提供された抜粋 -
+---+

Vinyl Record Reviews
Stanley Cowellは、1941年5月5日にアメリカ・オハイオ州トレドで生まれ、2020年12月17日にデラウェア州ドーバーで亡くなったジャズ・ピアニストだ。ジャズの文脈では、Spiritual Jazz、Free Jazz、Free Improvisationの領域で語られることが多い。
カウエルはオーバリン・カレッジ音楽院とミシガン大学で音楽を学び、在学中にはラサーン・ローランド・カークとも共演している。1966年にニューヨークへ移ると、活動の場を広げ、マリオン・ブラウン、マックス・ローチ、ボビー・ハッチャーソン、ハロルド・ランドらと定期的に共演した。

+---+

保存データのエントリ:

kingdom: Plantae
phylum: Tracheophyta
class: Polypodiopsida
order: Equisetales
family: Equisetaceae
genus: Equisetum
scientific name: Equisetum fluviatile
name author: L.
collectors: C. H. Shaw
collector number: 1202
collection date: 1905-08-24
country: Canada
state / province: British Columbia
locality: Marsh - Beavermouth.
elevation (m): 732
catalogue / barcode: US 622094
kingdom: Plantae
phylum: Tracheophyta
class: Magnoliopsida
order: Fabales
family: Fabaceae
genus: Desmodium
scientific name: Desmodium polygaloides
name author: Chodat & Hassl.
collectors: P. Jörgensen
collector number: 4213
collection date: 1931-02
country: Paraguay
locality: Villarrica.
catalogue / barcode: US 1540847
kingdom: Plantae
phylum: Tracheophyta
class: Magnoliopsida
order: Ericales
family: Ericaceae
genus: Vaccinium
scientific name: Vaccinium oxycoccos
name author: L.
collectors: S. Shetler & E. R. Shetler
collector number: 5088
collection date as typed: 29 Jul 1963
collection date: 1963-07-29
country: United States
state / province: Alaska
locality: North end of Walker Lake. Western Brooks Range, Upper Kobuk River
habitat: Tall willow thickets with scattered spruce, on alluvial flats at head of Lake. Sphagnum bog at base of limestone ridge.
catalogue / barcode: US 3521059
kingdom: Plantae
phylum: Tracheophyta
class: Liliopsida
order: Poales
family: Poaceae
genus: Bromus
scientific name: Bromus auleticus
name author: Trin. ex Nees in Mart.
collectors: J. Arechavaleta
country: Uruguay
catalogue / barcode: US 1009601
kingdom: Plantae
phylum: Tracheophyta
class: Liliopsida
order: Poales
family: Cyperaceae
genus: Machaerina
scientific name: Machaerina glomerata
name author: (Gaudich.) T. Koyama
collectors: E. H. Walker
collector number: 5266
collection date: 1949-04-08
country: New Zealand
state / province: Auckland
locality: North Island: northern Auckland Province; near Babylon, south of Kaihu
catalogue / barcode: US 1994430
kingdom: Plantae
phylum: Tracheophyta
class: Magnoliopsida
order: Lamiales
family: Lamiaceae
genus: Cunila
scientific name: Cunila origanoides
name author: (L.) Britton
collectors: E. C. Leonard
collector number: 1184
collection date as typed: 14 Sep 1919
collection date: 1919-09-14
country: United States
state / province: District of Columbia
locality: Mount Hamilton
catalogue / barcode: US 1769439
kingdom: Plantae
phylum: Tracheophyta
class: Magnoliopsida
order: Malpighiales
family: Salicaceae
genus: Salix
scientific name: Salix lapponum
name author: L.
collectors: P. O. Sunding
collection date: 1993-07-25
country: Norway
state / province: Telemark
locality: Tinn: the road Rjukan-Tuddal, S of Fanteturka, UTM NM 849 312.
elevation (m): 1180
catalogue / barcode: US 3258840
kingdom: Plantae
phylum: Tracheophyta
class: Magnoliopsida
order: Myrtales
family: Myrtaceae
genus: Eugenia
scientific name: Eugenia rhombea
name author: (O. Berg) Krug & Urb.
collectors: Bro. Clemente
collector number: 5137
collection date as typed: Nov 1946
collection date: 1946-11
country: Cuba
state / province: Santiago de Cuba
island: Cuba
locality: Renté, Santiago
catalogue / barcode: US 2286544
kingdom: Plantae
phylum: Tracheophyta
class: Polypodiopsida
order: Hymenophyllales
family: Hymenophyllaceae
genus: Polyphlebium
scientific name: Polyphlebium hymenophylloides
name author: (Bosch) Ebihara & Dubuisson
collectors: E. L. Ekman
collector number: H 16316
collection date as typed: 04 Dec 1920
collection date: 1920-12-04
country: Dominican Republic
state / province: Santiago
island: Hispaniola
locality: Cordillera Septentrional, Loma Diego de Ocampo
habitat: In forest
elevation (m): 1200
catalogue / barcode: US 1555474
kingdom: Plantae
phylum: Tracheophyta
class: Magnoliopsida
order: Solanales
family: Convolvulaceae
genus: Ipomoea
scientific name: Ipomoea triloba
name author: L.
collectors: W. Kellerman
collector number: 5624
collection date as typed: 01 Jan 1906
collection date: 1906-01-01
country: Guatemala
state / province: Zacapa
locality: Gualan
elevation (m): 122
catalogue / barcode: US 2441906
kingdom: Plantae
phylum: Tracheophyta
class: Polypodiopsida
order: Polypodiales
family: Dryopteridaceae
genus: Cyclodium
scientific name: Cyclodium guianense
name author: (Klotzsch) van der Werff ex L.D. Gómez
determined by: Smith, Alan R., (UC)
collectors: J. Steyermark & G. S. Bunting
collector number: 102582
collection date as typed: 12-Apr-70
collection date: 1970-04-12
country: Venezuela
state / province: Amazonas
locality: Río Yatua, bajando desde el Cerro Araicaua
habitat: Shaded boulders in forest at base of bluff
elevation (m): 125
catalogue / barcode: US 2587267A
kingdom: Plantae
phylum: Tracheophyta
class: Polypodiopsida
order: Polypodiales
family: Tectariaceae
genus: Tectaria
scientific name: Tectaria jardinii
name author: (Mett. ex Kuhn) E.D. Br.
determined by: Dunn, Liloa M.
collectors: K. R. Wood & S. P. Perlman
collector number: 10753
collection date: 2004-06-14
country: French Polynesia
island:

+---+

課題一覧 -
A - スタンリー・カウエルに関する文章によると、カウエルがニューヨークへ移ったのは何年か。
B - スタンリー・カウエルに関する文章に照らして、次の(i)〜(iii)がそれぞれ合っているかを判定せよ。各判定には根拠となる本文の語句をそのまま引用すること。(i) カウエルはデラウェア州ドーバーで生まれた。(ii) カウエルは在学中にラサーン・ローランド・カークと共演した。(iii) カウエルはミシガン大学で音楽を学んだ。
C - スタンリー・カウエルに関する文章を、最後の文の後から書き継げ。
エントリはこの作業には一切関わらない。

課題の解答 -
A - 1966年に移った。

B -
(i) いいえ。「アメリカ・オハイオ州トレドで生まれ」とある。
(ii) はい。「在学中にはラサーン・ローランド・カークとも共演している」とある。
(iii) はい。「オーバリン・カレッジ音楽院とミシガン大学で音楽を学び」とある。

C -
1970年にマックス・ローチのバンドを離れた後は、トランペット奏者チャールズ・トリヴァーとMusic Incを結成した。しかし当時は自分たちの音楽を出せるレーベルが見つからず、1971年に2人でStrata-Eastを立ち上げている。Music Incの音源を最初にリリースしたのもこのレーベルだった。
Strata-Eastは、アーティストがマスター音源の権利を保持できる仕組みを取り、ジャズが商業的に厳しかった時代に、黒人ミュージシャンたちの自主的な発表の場として機能した。カウエル自身のソロピアノ作『Musa: Ancestral Streams』(1973年)も、このレーベルから出ている。
創作の中心にいた時期のあと、カウエルは演奏活動の第一線から少し距離を置き、教育者としても活動した。アマースト・カレッジ、ニューヨーク市立大学リーマン・カレッジ、ニューイングランド音楽院、ラトガース大学で教え、後進の指導に力を入れた。
カウエルの名前は、スピリチュアル・ジャズ、フリー・ジャズ、フリー・インプロヴィゼーションの流れと結びつけて語られることが多い。譜面通りに進むだけではない展開、即興の比重、ハーモニーやリズムの自由な扱いが、彼の作品や共演歴の中で見えてくる。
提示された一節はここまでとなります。